Lines to restate from the data below: from the one containing "inicio de sesión" to the one containing "RECHAZAR OPCIONALES", both included. Give them again exactly, and only them.

DATA FOR REVIEW —
= Beginning of Section =

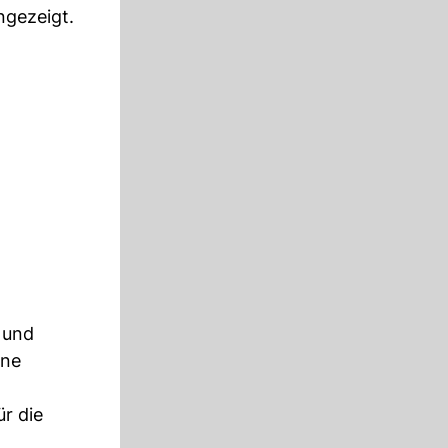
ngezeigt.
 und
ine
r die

= End of Section =
= Beginning of Section =

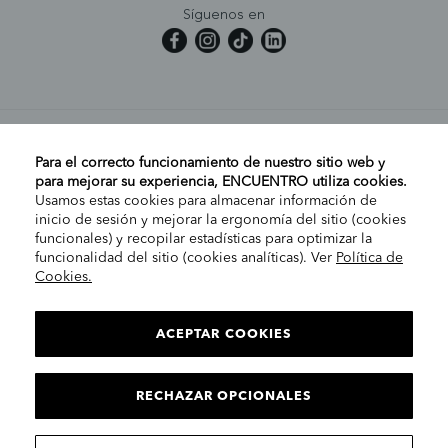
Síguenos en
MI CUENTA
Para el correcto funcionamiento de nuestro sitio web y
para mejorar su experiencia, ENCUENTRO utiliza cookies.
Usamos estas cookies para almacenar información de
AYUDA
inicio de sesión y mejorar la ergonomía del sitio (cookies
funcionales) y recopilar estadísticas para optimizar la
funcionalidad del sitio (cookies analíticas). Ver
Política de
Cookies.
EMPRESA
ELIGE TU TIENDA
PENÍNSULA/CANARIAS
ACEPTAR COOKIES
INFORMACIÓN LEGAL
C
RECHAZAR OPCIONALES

= End of Section =

WRITTEN SOLUTION —
inicio de sesión y mejorar la ergonomía del sitio (cookies
funcionales) y recopilar estadísticas para optimizar la
funcionalidad del sitio (cookies analíticas). Ver
Política de
Cookies.
EMPRESA
ELIGE TU TIENDA
PENÍNSULA/CANARIAS
ACEPTAR COOKIES
INFORMACIÓN LEGAL
C
RECHAZAR OPCIONALES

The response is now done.